■ Problem to work on
Copy out, from the data below, each line in which the word "tool" occurs.

■ Records for the task
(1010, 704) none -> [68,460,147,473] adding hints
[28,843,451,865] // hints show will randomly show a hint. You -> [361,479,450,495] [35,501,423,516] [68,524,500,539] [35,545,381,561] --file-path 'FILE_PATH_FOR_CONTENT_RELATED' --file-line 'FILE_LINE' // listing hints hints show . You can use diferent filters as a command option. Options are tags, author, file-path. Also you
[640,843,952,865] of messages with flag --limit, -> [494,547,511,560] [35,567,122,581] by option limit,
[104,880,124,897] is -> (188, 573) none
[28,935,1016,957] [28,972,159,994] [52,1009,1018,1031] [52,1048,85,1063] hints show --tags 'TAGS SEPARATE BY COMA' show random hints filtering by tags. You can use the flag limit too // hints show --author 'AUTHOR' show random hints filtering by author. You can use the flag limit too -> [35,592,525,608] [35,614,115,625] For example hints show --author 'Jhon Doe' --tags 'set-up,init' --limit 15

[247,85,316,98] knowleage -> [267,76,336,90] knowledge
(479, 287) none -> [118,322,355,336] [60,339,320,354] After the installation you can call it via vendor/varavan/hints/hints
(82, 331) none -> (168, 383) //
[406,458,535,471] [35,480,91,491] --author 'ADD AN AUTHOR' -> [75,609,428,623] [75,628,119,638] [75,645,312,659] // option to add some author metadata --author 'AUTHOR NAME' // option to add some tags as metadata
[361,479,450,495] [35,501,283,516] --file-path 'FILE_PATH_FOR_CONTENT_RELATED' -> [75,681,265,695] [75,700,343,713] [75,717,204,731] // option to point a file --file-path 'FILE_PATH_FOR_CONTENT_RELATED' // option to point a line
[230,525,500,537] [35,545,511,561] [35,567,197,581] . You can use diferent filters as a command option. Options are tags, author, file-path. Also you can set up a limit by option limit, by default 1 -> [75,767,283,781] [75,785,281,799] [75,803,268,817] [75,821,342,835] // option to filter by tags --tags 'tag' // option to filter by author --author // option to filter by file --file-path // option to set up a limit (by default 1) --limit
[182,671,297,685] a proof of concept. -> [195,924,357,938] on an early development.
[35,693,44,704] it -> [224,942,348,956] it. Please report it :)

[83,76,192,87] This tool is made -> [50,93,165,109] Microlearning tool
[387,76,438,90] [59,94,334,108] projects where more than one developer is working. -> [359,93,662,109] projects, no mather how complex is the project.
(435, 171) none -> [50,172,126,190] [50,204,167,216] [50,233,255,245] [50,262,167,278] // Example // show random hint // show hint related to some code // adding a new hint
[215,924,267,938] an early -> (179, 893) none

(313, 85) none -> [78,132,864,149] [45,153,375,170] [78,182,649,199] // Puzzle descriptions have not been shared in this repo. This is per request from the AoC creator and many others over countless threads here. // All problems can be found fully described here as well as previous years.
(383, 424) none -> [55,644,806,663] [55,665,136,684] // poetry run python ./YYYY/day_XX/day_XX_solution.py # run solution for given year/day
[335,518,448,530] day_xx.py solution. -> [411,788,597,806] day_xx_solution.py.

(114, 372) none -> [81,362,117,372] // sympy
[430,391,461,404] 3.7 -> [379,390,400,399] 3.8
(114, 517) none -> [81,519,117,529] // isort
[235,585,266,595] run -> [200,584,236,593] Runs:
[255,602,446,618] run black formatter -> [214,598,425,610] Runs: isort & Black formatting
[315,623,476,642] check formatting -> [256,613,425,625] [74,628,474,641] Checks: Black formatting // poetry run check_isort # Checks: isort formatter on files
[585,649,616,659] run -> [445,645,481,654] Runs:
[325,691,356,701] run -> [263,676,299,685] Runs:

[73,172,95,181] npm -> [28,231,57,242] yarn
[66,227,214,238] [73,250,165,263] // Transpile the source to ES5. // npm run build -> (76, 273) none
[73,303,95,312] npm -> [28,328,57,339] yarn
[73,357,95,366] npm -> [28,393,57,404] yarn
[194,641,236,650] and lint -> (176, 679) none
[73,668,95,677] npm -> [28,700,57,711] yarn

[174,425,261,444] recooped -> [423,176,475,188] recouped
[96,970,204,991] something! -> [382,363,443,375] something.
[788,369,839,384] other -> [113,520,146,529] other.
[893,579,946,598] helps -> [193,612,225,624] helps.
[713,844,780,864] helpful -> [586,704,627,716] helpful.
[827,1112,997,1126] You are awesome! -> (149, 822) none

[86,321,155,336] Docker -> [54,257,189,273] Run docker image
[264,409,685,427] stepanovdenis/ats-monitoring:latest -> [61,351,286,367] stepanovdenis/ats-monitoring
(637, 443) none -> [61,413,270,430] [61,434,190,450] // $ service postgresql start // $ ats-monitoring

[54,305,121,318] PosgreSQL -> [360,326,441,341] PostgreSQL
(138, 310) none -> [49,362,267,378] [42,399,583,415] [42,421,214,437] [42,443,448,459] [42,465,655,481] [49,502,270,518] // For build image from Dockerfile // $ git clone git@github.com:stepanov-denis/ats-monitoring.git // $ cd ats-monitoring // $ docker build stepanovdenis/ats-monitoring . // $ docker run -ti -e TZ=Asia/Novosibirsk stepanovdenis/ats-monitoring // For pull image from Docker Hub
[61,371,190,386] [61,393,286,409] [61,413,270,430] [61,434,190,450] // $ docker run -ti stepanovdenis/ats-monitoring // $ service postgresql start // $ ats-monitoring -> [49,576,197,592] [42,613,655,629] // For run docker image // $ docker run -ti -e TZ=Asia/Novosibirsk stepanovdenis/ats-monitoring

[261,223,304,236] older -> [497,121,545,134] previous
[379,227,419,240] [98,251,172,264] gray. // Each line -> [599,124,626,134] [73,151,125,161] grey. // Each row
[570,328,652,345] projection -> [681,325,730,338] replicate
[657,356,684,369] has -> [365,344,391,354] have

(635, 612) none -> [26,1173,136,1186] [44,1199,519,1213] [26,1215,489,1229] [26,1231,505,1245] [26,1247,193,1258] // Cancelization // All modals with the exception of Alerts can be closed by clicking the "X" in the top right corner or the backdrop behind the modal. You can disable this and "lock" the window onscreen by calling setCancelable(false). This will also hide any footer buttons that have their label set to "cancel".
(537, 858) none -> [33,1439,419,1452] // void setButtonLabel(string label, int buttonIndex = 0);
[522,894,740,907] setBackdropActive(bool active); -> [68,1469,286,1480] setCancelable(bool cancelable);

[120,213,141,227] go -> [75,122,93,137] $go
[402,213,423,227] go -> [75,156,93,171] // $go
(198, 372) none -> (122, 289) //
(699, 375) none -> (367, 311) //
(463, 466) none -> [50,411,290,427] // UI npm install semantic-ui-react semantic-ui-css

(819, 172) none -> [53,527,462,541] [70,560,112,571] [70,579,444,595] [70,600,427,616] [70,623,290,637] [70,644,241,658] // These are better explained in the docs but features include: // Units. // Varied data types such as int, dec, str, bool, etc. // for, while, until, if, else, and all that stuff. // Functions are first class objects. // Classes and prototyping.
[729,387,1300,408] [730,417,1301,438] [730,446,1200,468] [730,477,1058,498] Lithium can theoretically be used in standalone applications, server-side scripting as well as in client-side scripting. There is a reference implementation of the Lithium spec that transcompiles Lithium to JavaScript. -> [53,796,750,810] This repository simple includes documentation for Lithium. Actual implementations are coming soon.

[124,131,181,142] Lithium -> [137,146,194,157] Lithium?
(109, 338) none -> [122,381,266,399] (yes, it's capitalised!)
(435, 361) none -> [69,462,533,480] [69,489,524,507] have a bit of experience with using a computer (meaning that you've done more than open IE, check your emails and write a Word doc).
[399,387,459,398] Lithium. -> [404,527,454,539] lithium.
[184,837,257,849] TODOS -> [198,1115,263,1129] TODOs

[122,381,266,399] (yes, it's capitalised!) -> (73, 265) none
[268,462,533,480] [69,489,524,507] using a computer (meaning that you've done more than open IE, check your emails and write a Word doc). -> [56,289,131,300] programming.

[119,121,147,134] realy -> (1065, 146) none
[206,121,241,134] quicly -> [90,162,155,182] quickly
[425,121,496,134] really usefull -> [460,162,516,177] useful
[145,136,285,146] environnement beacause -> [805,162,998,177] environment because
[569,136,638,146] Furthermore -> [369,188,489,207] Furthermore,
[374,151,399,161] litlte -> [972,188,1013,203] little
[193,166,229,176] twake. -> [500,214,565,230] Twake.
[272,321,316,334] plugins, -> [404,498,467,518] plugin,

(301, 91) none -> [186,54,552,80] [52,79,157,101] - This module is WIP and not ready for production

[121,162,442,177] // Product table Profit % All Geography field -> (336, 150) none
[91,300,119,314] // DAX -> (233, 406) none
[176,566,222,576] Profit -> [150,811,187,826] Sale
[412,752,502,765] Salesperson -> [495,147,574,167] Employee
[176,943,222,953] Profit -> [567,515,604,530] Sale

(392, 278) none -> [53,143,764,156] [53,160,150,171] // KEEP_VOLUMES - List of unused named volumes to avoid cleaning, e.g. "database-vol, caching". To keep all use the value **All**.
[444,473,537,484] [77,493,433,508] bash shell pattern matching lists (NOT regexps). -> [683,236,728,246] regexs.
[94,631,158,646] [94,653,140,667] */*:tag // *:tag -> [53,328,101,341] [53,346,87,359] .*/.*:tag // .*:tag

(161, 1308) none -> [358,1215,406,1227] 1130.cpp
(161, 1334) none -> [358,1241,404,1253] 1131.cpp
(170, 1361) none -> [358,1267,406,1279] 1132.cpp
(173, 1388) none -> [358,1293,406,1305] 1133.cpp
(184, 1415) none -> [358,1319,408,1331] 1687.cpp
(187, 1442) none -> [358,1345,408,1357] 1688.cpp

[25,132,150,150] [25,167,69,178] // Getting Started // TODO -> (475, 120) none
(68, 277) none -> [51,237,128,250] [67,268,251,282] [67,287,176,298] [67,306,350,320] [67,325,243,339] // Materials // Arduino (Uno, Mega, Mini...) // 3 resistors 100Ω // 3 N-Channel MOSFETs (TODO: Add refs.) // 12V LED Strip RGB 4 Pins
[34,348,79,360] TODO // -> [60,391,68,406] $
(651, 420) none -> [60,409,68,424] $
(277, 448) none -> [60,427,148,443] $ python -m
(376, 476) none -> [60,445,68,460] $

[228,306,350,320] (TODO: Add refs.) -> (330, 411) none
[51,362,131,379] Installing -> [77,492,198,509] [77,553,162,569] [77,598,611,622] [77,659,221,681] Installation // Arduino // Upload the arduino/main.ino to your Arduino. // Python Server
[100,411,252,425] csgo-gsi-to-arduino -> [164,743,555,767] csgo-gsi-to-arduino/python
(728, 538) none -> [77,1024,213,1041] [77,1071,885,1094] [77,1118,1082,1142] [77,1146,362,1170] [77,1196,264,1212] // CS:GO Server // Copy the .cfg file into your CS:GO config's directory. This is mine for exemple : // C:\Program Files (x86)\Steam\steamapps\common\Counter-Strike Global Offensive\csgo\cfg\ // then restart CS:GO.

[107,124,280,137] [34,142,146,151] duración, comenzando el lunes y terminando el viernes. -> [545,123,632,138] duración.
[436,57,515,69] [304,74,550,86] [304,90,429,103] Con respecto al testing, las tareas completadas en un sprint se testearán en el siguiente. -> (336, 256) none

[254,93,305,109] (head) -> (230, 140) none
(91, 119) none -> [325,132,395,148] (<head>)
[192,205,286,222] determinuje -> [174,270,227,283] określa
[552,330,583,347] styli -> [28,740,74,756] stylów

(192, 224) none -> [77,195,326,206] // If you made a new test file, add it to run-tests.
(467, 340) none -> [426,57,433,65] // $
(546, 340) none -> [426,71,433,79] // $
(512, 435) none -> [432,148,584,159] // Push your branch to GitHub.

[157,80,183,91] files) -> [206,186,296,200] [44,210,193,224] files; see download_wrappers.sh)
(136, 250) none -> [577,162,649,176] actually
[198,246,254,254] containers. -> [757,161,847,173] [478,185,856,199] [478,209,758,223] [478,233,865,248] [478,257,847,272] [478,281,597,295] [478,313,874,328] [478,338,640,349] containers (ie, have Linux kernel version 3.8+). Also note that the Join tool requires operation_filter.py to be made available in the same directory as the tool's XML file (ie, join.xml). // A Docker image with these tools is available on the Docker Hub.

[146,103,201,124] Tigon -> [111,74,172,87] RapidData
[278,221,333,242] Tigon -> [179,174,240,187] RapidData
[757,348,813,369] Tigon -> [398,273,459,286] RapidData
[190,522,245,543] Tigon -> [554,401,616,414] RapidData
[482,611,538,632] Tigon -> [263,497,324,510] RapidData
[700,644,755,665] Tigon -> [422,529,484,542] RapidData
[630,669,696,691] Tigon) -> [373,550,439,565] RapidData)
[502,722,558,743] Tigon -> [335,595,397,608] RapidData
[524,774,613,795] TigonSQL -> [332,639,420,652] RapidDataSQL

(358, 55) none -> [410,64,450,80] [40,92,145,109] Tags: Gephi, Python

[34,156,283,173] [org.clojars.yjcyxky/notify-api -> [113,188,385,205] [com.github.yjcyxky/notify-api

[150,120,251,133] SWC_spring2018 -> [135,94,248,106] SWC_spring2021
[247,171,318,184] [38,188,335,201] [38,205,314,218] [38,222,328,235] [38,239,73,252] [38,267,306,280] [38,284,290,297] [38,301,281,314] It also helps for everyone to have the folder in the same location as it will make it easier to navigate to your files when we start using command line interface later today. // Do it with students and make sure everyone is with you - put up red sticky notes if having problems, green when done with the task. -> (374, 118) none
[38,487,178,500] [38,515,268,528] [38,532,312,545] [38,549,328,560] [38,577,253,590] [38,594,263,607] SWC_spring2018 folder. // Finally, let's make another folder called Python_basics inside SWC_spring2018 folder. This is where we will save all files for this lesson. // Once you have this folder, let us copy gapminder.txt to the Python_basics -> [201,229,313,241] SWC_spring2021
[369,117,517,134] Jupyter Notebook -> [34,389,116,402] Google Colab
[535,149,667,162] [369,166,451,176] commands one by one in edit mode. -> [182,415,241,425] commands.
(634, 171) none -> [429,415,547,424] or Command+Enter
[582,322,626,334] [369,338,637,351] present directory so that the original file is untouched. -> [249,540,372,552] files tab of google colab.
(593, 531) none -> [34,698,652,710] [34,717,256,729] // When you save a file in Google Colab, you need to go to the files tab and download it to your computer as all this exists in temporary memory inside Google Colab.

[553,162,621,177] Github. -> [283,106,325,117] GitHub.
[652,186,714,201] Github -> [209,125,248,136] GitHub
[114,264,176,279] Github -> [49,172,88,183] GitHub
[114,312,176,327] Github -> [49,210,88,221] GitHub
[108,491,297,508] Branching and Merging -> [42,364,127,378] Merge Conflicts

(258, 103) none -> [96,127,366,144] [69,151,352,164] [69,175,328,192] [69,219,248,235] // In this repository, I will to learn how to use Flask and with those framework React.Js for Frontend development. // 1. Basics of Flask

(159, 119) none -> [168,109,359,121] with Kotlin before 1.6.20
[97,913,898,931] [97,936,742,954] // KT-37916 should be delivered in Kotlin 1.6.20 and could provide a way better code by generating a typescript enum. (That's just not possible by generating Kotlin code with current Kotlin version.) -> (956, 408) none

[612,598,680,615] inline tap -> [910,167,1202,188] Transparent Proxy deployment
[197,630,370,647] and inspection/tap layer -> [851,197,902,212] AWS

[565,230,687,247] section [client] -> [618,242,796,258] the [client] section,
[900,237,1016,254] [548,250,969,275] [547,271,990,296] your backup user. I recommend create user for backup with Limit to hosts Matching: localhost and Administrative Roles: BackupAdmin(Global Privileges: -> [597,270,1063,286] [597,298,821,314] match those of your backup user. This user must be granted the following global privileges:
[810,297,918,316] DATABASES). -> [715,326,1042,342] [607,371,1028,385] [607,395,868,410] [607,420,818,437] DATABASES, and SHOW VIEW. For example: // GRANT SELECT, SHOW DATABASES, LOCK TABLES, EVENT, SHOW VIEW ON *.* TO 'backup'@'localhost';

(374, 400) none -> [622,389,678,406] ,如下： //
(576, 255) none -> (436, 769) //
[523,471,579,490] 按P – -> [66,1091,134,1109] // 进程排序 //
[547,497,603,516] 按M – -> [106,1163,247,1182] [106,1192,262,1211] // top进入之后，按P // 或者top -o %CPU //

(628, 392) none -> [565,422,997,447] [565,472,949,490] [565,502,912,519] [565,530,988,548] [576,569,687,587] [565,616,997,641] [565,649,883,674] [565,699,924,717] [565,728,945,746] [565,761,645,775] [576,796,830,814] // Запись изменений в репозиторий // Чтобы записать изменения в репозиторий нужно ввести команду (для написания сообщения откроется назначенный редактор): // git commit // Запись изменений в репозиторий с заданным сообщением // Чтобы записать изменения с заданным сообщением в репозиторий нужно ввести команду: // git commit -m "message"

■ Answer area
[83,76,192,87] This tool is made -> [50,93,165,109] Microlearning tool
[198,246,254,254] containers. -> [757,161,847,173] [478,185,856,199] [478,209,758,223] [478,233,865,248] [478,257,847,272] [478,281,597,295] [478,313,874,328] [478,338,640,349] containers (ie, have Linux kernel version 3.8+). Also note that the Join tool requires operation_filter.py to be made available in the same directory as the tool's XML file (ie, join.xml). // A Docker image with these tools is available on the Docker Hub.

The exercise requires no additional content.